Yeah i know the wrappers are still on in the pic. Thats so i know what kind is where on the racks. Wrapper removed before flight...HA








Apple smoke


----------



## SmokinAl (May 17, 2011)

MMMMMM smoked cheese wrappers.


----------



## alelover (May 17, 2011)

Your funny Al.


----------



## ak1 (May 17, 2011)

Hey Nepas,  What's the string for?

Mmmmm... smoked string!!!!!...Mmmmmmm


----------



## miamirick (May 17, 2011)

thats it   i gotta do some cheese!!!


----------



## beer-b-q (May 17, 2011)

AK1 said:


> Hey Nepas,  *What's the string for?*
> 
> Mmmmm... smoked string!!!!!...Mmmmmmm


String Cheese, Silly...


----------



## solaryellow (May 17, 2011)

AK1 said:


> Hey Nepas,  What's the string for?
> 
> Mmmmm... smoked string!!!!!...Mmmmmmm


Just that time of the month AK. 
	

	
	
		
		



		
		
	


	





Looking good Nepas!


----------



## BGKYSmoker (May 17, 2011)

solaryellow said:


> Just that time of the month AK.
> 
> 
> 
> ...




Ya aint never had gourmet smoked string yet...HAHA

The sting is so i know its the x-sharp from the sharp.

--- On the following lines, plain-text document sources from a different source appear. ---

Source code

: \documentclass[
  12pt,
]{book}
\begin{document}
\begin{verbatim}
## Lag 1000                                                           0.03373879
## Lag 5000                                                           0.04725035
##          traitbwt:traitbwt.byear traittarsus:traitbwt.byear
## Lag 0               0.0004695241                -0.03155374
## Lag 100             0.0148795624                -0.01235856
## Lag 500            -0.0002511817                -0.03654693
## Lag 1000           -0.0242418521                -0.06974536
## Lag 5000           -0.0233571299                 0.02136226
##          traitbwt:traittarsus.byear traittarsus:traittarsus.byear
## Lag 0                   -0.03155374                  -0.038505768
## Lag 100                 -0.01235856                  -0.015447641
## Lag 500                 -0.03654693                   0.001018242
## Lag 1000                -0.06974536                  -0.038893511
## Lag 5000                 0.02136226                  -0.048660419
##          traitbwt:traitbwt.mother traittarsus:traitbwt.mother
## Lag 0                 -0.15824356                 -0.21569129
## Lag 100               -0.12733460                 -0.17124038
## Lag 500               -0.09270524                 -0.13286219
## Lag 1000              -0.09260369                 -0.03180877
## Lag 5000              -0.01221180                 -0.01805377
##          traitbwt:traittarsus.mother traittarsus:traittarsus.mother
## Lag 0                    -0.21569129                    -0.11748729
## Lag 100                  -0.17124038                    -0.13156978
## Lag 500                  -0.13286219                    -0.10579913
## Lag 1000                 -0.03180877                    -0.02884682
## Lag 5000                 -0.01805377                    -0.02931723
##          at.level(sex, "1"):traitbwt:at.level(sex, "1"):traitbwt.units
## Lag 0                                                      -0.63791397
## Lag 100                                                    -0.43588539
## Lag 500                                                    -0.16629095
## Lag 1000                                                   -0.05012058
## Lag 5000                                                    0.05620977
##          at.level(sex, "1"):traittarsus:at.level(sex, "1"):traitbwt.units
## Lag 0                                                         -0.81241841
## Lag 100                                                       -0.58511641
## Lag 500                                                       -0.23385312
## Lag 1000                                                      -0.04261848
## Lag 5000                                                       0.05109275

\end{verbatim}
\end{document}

Guess i got to much smoke tween me ears.

Running low on vac bags so i did a 6 turn wrap around the chubs, taped the back to keep some air out.







Then marked em and ready to way back in the cheese fridge.


----------



## alelover (May 18, 2011)

Lookin good nepas. I love cheese.


----------



## SmokinAl (May 18, 2011)

I can see why your low on vac bags. You probably keep foodsaver in business with all your projects.


----------



## exhaustedspark (May 18, 2011)

I use a little chief smoker for my cheese. I buy the sliced cheese 5 Lb block slice it so i have small squares and wrap in cheese cloth. I have got people from Alaska to Florida begging for more. I do it for Christmas gifts. Have to put a 1X1 across the top of the smoker to let more heat out so it wont melt into a glob but it does melt the small squares together. Makes some nice smoke cheese sticks.


----------



## SmokinAl (May 18, 2011)

ExhaustedSpark said:


> I use a little chief smoker for my cheese. I buy the sliced cheese 5 Lb block slice it so i have small squares and wrap in cheese cloth. I have got people from Alaska to Florida begging for more. I do it for Christmas gifts. Have to put a 1X1 across the top of the smoker to let more heat out so it wont melt into a glob but it does melt the small squares together. Makes some nice smoke cheese sticks.




What kind of smoker do you have? How are you generating the smoke? I use an A-MAZE-N smoke generator in my Weber kettle, with a tray of ice in there too. I'm in Florida & can smoke cheese in July when the temp is in the 90's without the cheese melting.


----------